Uno de los casos más recordados fue el del Instituto del Cálculo de la Facultad de Ciencias Exactas, donde funcionaba «Clementina», la primera computadora científica del país. El desmantelamiento de ese espacio representó un fuerte retroceso para el desarrollo científico y tecnológico nacional.
A seis décadas de aquellos hechos, el aniversario encuentra al sistema universitario y científico atravesado por nuevas preocupaciones. Si bien el contexto democrático dista del escenario represivo de 1966, universidades, gremios docentes e instituciones científicas advierten que el ajuste presupuestario, la pérdida del poder adquisitivo de los salarios y la reducción de fondos para investigación están deteriorando las condiciones de trabajo y comprometiendo la continuidad de numerosos proyectos.

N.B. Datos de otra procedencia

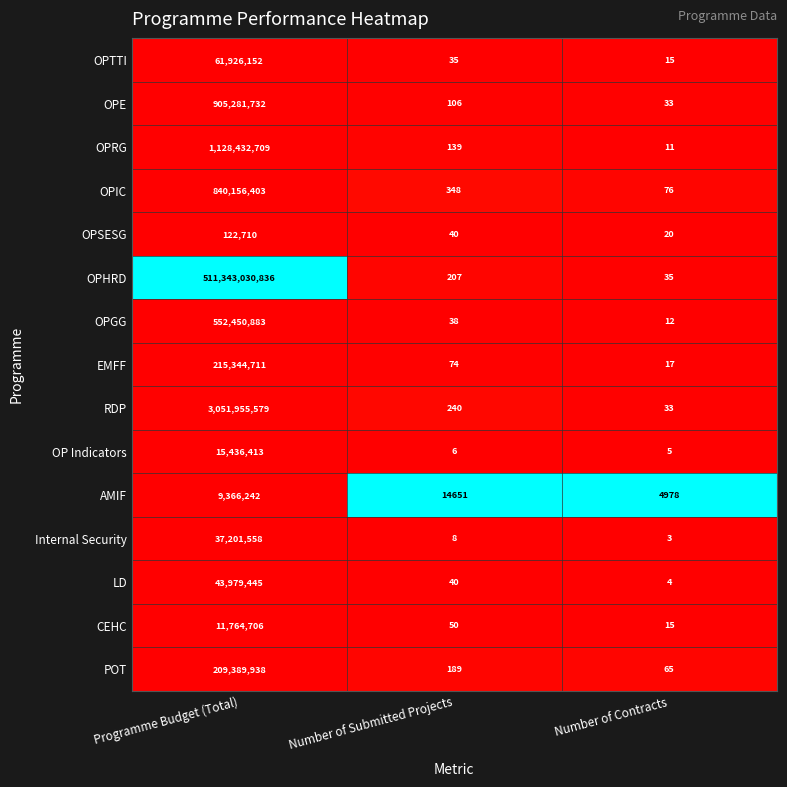

Is it true that OPTTI equals 15 at Number of Contracts?

True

En las últimas semanas, la Academia Nacional de Ciencias Exactas, Físicas y Naturales alertó sobre el riesgo de una nueva fuga de investigadores debido al congelamiento de ingresos al CONICET, los recortes presupuestarios, el deterioro salarial y la paralización de programas científicos. En la misma línea, trabajadores de organismos como el CONICET, el INTI y universidades públicas vienen denunciando el impacto del ajuste sobre la producción de conocimiento.

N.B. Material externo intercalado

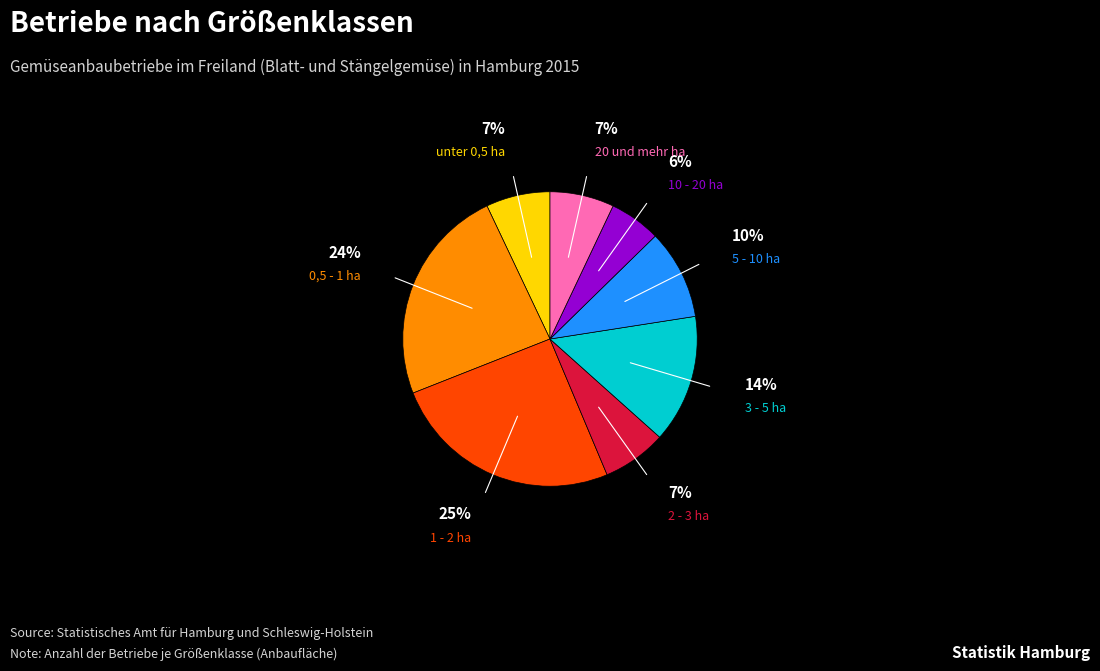

Is there a majority slice in this chart?

No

El conflicto por el financiamiento universitario también permanece abierto. Rectores y sindicatos sostienen que el Gobierno nacional aún no implementó plenamente los mecanismos previstos en la Ley de Financiamiento Universitario para actualizar salarios docentes, no docentes y becas estudiantiles, pese a resoluciones judiciales que ordenan su aplicación.
Sesenta años después, la Noche de los Bastones Largos sigue siendo un símbolo del ataque a la universidad pública y a la producción científica argentina. La efeméride no solo recuerda una de las páginas más oscuras de la historia educativa del país, sino que también reabre el debate sobre el lugar que ocupan la ciencia, la investigación y la educación superior en el desarrollo nacional y sobre los desafíos que enfrenta hoy el sistema universitario.